"Dia seorang gadis, masih muda. Aku berkenalan dengannya beberapa hari yang lalu," Pria dengan tatapan nanar itu berkata dengan terbata-bata...
"Katakan padaku, apa kau tau namanya?" Tanyaku saat mulutku menyentuh bibir gelas dengan seduhan yang hangat.
"Ya, aku tahu namanya. Florist, tak akan ada satu pun pria yang dapat mendekatinya. Tidak selama aku masih ada," Ucapnya kini dengan wajah menunduk, kelompak matanya hitam kelam. Frustasi, hanya itu yang bisa dilihat dari matanya.
"Apa kau mendekatinya?" Tanyaku lebih serius.
"A-Aku tidak yakin... Aku tidak begitu berani. Mata ini hanya bisa melihatnya dari jauh,"
Kata-katanya mulai menjatuhkan dirinya sendiri.
"Kau tahu..." Katanya, "Setiap malam, aku berdiri di depan cermin, mengucapkan kalimat-kalimat yang sama. Berusaha untuk mengucapkan bahwa aku mencintainya. Namun pada akhirnya, itu semua hanya membuat dia ketakutan."
"Memangnya apa yang kau lakukan?" Tanyaku dengan wajah penasaran.
"Saat itu, dia menerima cokelat pertama dariku. Dia menyukainya, kulihat wajahnya sangat senang. Tapi, beberapa hari berikutnya, dia mulai terlihat takut.
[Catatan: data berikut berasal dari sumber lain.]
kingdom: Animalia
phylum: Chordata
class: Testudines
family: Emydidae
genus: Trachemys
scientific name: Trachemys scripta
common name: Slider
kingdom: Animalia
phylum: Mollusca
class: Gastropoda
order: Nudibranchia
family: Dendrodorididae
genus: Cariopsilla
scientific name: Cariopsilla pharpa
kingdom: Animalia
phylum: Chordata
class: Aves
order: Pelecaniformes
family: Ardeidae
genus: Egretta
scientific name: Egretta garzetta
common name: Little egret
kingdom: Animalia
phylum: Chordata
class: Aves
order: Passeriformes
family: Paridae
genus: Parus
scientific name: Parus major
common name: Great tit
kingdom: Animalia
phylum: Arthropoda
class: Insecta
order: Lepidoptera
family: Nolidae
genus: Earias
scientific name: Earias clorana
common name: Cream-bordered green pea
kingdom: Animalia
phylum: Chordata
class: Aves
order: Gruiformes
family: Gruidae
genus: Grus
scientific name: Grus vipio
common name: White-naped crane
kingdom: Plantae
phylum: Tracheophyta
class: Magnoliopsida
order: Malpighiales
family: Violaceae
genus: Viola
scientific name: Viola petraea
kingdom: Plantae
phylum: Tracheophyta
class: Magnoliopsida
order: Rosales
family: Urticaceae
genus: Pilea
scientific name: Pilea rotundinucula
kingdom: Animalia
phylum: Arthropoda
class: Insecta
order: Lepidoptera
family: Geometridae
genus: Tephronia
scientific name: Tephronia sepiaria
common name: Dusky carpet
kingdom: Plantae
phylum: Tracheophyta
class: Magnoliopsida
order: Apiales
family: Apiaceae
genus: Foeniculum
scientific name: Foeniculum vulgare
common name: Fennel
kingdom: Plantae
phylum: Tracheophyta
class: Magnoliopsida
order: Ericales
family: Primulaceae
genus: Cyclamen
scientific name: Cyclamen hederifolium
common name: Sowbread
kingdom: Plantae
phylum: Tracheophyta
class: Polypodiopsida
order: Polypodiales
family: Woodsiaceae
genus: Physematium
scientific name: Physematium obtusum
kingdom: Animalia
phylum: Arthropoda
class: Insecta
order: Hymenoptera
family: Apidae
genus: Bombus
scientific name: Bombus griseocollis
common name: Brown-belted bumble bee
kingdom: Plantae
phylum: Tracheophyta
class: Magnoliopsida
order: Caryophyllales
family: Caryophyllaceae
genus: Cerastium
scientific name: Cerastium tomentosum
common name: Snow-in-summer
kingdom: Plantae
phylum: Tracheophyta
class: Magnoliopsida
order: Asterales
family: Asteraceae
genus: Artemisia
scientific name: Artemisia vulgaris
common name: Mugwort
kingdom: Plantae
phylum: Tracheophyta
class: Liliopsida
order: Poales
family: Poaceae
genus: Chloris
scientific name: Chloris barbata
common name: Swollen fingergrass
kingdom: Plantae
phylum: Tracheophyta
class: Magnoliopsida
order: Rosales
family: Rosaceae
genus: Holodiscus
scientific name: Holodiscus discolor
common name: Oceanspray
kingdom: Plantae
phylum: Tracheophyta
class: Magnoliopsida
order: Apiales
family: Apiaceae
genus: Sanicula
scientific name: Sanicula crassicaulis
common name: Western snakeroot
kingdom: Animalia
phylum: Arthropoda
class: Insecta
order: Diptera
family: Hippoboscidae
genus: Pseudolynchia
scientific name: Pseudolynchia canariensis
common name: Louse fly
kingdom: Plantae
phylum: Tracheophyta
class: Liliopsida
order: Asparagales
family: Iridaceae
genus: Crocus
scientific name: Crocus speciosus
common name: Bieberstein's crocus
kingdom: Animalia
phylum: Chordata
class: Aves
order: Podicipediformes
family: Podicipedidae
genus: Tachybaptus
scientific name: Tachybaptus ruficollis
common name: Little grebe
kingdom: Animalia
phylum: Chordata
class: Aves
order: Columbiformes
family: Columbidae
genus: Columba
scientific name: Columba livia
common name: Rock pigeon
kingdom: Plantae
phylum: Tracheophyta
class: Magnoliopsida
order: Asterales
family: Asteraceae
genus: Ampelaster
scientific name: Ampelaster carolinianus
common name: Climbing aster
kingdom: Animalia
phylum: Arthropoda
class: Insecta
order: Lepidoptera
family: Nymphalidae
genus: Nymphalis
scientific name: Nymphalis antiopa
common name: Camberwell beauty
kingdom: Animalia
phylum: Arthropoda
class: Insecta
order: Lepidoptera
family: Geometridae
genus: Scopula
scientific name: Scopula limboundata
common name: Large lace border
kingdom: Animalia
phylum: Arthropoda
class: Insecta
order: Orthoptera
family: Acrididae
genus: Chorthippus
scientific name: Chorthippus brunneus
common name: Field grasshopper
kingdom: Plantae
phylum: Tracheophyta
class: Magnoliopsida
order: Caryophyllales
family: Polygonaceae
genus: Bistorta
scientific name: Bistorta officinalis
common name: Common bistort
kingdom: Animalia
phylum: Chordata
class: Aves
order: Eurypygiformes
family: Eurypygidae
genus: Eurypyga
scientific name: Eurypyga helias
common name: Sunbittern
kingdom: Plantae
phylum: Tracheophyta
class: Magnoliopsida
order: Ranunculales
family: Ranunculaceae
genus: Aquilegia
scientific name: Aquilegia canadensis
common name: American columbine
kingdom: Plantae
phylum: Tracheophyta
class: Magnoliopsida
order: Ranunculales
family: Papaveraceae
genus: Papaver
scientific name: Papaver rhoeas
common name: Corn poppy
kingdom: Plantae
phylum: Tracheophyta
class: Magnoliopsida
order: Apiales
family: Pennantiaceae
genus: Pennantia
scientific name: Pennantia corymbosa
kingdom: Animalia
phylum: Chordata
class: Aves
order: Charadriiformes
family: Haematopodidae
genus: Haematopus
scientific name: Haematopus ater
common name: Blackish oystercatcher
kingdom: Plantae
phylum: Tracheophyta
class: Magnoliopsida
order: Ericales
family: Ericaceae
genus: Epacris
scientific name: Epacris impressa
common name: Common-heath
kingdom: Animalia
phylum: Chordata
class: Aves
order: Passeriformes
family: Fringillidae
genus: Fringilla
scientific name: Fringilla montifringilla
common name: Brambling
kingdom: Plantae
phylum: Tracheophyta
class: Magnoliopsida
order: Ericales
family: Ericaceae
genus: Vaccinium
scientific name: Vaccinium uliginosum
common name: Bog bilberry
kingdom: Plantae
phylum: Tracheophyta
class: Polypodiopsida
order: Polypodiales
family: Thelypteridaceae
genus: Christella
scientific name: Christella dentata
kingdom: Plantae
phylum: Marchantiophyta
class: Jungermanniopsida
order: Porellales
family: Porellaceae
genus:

Saat aku letakan bunga di depan rumahnya setiap hari. Saat aku letakan cokelat-cokelat itu di jendela kamarnya setiap pagi. Memang dia tidak pernah tahu aku yang melakukan itu semua. Tidak perlu sebuah nama untuk mencintai seseorang."
"Jadi, aku bisa katakan kau adalah pengagum rahasianya?"
"Tidak! Bukan! Aku cinta sejatinya. Aku tahu apa yang dia sukai dan tidak. Aku yang selama ini dia cari."
"Kau tahu apa yang dia sukai?"
"Ya, aku tahu semua tentangnya,"
"Jadi, menurutmu apa yang dia sukai?" Tanyaku penasaran.
"Dia begitu menyukai kembang api di malam tahun baru..."
"Kembang api di malam tahun baru? Kalau begitu malam ini dia akan datang?"
"Ya, Dia selalu cantik di malam tahun baru. Aku masih ingat ketika dia mengenakan gaun merah dan pita bunga di atas kepalanya sore itu. Dia terlihat mempesona..."
Aku tersenyum tipis. Kuhabiskan kopi dan rokokku lalu beranjak dari kursi keluar dari ruangan.
Suara ledakan api terdengar dari lantai 10 gedung tempatku berdiri. Kerlap-kerlip cahaya meremang.
Ponselku berdering. Seseorang bicara pelan, terdengar selongsong peluru mulai dimasukan.
"Gaun merah, pita bunga" Jawabku singkat.
Kemudian, kembang api mulai merekah.